If a first-order theory $T$ has an infinite model, does $T$ necessarily have two isomorphic models that look non-isomorphic inside a subuniverse?
Assume a proper class of inaccessibles.
I find the following general question interesting: for which isomorphism classes $C$ of first-order structures sharing a common signature does there exist a transitive model $M$ of ZFC such that $C \cap M$ has elements which look non-isomorphic from the perspective of $M$? A related question is whether every first-order theory $T$ that admits an infinite model gives rise to such isomorphism classes. Explicitly:
Question. Suppose we're given a first-order theory $T$ that admits an infinite model. Does there necessarily exists a transitive model $M$ of ZFC together with $T$-models $X,Y \in M$ such that $X$ and $Y$ are non-isomorphic in $M$, despite that they're isomorphic in the ambient universe $V$?
Solution 1:
I will use your assumption of the existence of a proper class of inaccessible just to get models of $\mathsf{ZFC}$; however, if you just require models of $\mathsf{ZFC}$ without power set, you can remove any large cardinal assumptions.

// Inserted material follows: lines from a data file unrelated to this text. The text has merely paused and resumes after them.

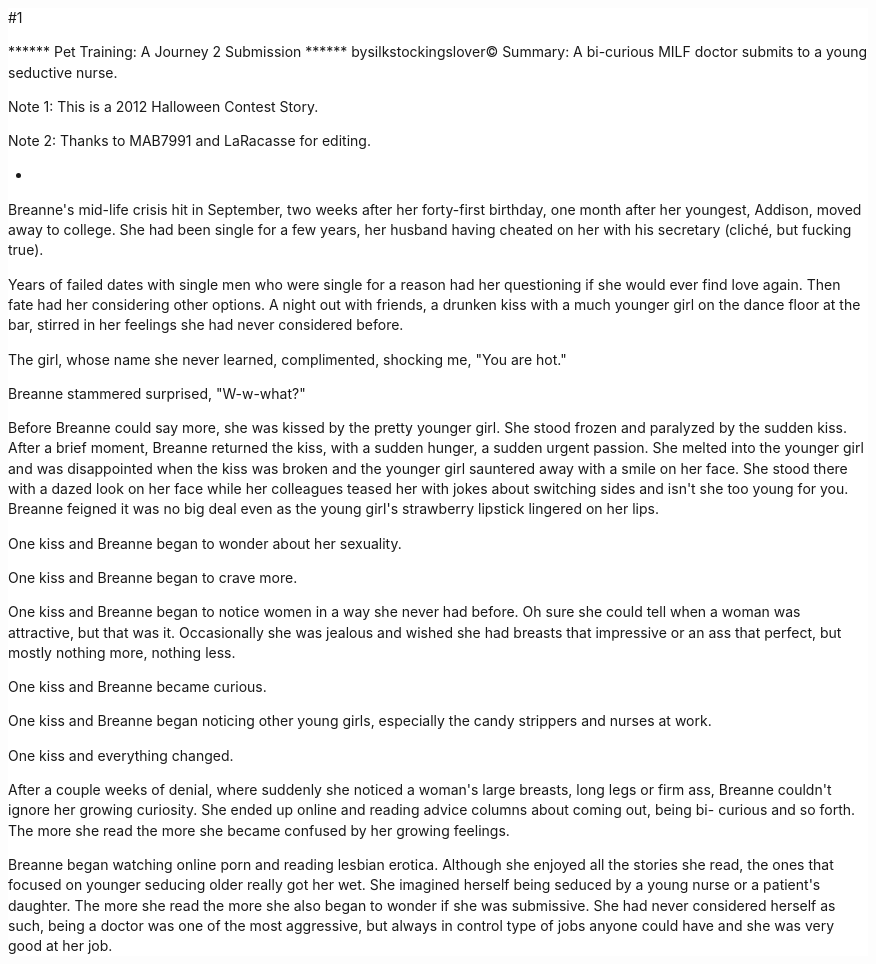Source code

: #1 

 

 ****** Pet Training: A Journey 2 Submission ****** bysilkstockingslover© Summary: A bi-curious MILF doctor submits to a young seductive nurse. 

 Note 1: This is a 2012 Halloween Contest Story. 

 Note 2: Thanks to MAB7991 and LaRacasse for editing. 

 * 

 Breanne's mid-life crisis hit in September, two weeks after her forty-first birthday, one month after her youngest, Addison, moved away to college. She had been single for a few years, her husband having cheated on her with his secretary (cliché, but fucking true). 

 Years of failed dates with single men who were single for a reason had her questioning if she would ever find love again. Then fate had her considering other options. A night out with friends, a drunken kiss with a much younger girl on the dance floor at the bar, stirred in her feelings she had never considered before. 

 The girl, whose name she never learned, complimented, shocking me, "You are hot." 

 Breanne stammered surprised, "W-w-what?" 

 Before Breanne could say more, she was kissed by the pretty younger girl. She stood frozen and paralyzed by the sudden kiss. After a brief moment, Breanne returned the kiss, with a sudden hunger, a sudden urgent passion. She melted into the younger girl and was disappointed when the kiss was broken and the younger girl sauntered away with a smile on her face. She stood there with a dazed look on her face while her colleagues teased her with jokes about switching sides and isn't she too young for you. Breanne feigned it was no big deal even as the young girl's strawberry lipstick lingered on her lips. 

 One kiss and Breanne began to wonder about her sexuality. 

 One kiss and Breanne began to crave more. 

 One kiss and Breanne began to notice women in a way she never had before. Oh sure she could tell when a woman was attractive, but that was it. Occasionally she was jealous and wished she had breasts that impressive or an ass that perfect, but mostly nothing more, nothing less. 

 One kiss and Breanne became curious. 

 One kiss and Breanne began noticing other young girls, especially the candy strippers and nurses at work. 

 One kiss and everything changed. 

 After a couple weeks of denial, where suddenly she noticed a woman's large breasts, long legs or firm ass, Breanne couldn't ignore her growing curiosity. She ended up online and reading advice columns about coming out, being bi- curious and so forth. The more she read the more she became confused by her growing feelings. 

 Breanne began watching online porn and reading lesbian erotica. Although she enjoyed all the stories she read, the ones that focused on younger seducing older really got her wet. She imagined herself being seduced by a young nurse or a patient's daughter. The more she read the more she also began to wonder if she was submissive. She had never considered herself as such, being a doctor was one of the most aggressive, but always in control type of jobs anyone could have and she was very good at her job. 
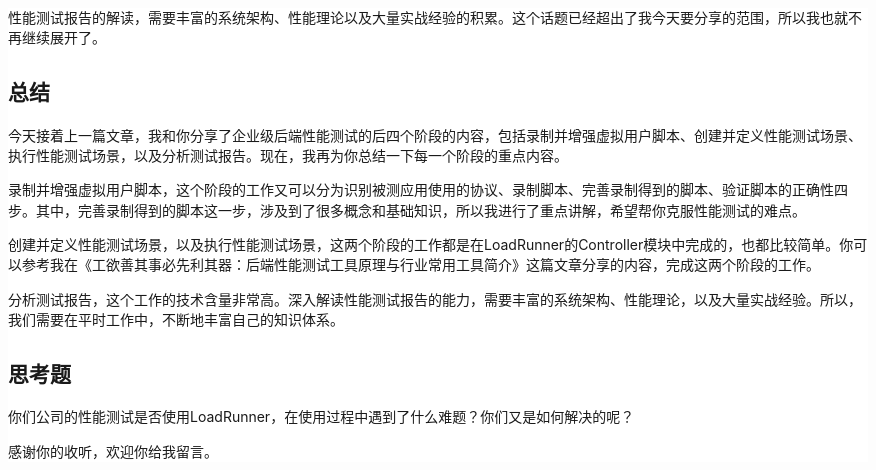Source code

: 性能测试报告的解读，需要丰富的系统架构、性能理论以及大量实战经验的积累。这个话题已经超出了我今天要分享的范围，所以我也就不再继续展开了。

## 总结

今天接着上一篇文章，我和你分享了企业级后端性能测试的后四个阶段的内容，包括录制并增强虚拟用户脚本、创建并定义性能测试场景、执行性能测试场景，以及分析测试报告。现在，我再为你总结一下每一个阶段的重点内容。

录制并增强虚拟用户脚本，这个阶段的工作又可以分为识别被测应用使用的协议、录制脚本、完善录制得到的脚本、验证脚本的正确性四步。其中，完善录制得到的脚本这一步，涉及到了很多概念和基础知识，所以我进行了重点讲解，希望帮你克服性能测试的难点。

创建并定义性能测试场景，以及执行性能测试场景，这两个阶段的工作都是在LoadRunner的Controller模块中完成的，也都比较简单。你可以参考我在《工欲善其事必先利其器：后端性能测试工具原理与行业常用工具简介》这篇文章分享的内容，完成这两个阶段的工作。

分析测试报告，这个工作的技术含量非常高。深入解读性能测试报告的能力，需要丰富的系统架构、性能理论，以及大量实战经验。所以，我们需要在平时工作中，不断地丰富自己的知识体系。

## 思考题

你们公司的性能测试是否使用LoadRunner，在使用过程中遇到了什么难题？你们又是如何解决的呢？

感谢你的收听，欢迎你给我留言。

Find a countable language $\mathscr{L}$ and two $\mathscr{L}$-structures $A$ and $B$ such that $A \equiv_{\infty \omega} B$ and $A$ and $B$ have different cardinalities. Let $\Theta$ be an inaccessible cardinal such that $V_\Theta$ contains $\mathscr{L}$, $A$, and $B$. Let $N \prec V_\Theta$ be a elementary substructure containing $A$ and $B$. Since $\Theta$ is inaccessible, $N \models \mathsf{ZFC}$. Let $\pi : N \rightarrow M$ be the Mostowski collapse map. Let $A' = \pi(A)$ and $B' = \pi(B)$. $M$ thinks that $A'$ and $B'$ are $\pi(\mathscr{L})$-structures. $M$ thinks $A' \equiv_{\infty \omega} B'$. Since $V_\Theta$ thinks that $A$ and $B$ are not isomorphic, $M$ thinks $A'$ and $B'$ are not isomorphic. Since $M \models \mathsf{ZFC}$, it is an admissible set. $M \models A' \equiv_{\omega, \infty} B'$, then implies that $A' \equiv_{\infty\omega} B'$ in $V$ (by a result of Mark Nadel, I believe). In $V$, $A'$ and $B'$ are countable. So by Scott Theorem, they are isomorphic in $V$.